Firewall configuration options
This page describes the settings available on each configuration page for a NetFoundry zLAN firewall.
Details page
The Details page shows a read-only summary of the firewall instance.
| Field | Description |
|---|---|
| Name | The display name of the firewall. |
| Description | An optional description. |
| Status | Current operational state: Online, Offline, or Not configured. |
| Interfaces | Network interfaces available for configuration. |
Configuration page
The Configuration page controls global and per-interface settings.
General settings
| Setting | Description |
|---|---|
| Discovery mode | Enable or disable network discovery on an interface. |
| Allow ICMP | Permit inbound and outbound ping (ICMP echo) traffic. |
| Allow SSH | Permit inbound SSH connections to the firewall. |
| Masquerade (NAT) | Enable source NAT so that traffic leaving the firewall uses the interface IP. |
| VRRP | Enable VRRP for high-availability failover. |
| OSPF | Enable the Open Shortest Path First dynamic routing protocol. |
| EIGRP | Enable the Enhanced Interior Gateway Routing Protocol. |
DHCP server settings
These settings apply per interface.
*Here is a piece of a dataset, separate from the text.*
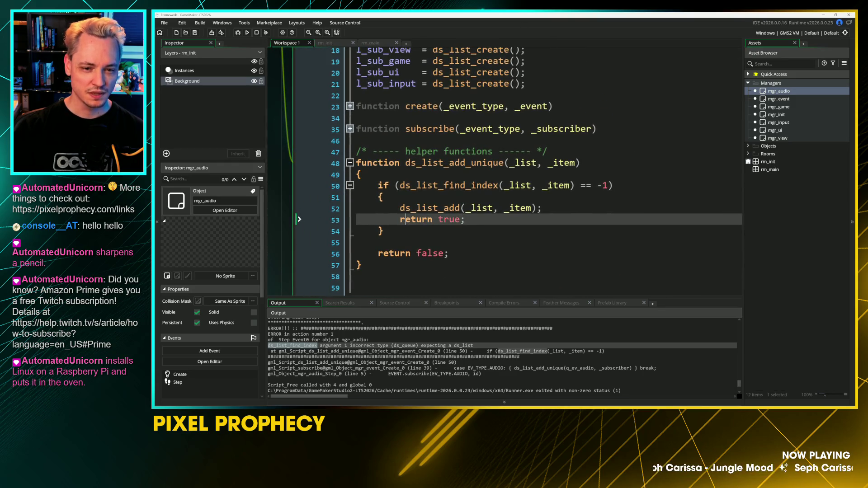
{"action": "left_click", "coordinate": [518, 164]}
The gateway defaults to the interface IP address.
| Setting | Description |
|---|---|
| Default lease time | Default duration (in seconds) for DHCP address leases. |
| Maximum lease time | Maximum duration (in seconds) a client may request for a lease. |
| DNS server 1 | Primary DNS server address assigned to DHCP clients. |
| DNS server 2 | Secondary DNS server address assigned to DHCP clients. |
| Range start | First IP address in the DHCP pool. |
| Range end | Last IP address in the DHCP pool. |
| Subnet mask | Subnet mask assigned to DHCP clients. |
Rules page
The Rules page lists all active firewall rules. Each rule can be configured with the following fields.
| Field | Description |
|---|---|
| Protocol | The network protocol the rule applies to (TCP, UDP, ICMP, or any). |
| Source | Source IP address or CIDR range. |
| Destination | Destination IP address or CIDR range. |
| Port | Destination port or port range. |
| Action | Allow or Deny. |
| Priority | Evaluation order — lower numbers are evaluated first. |
To manage rules, see Manage firewall rules.
Visualize page
The Visualize page provides a graphical view of the firewall's configuration and active traffic flows, including which interfaces and rules are in use.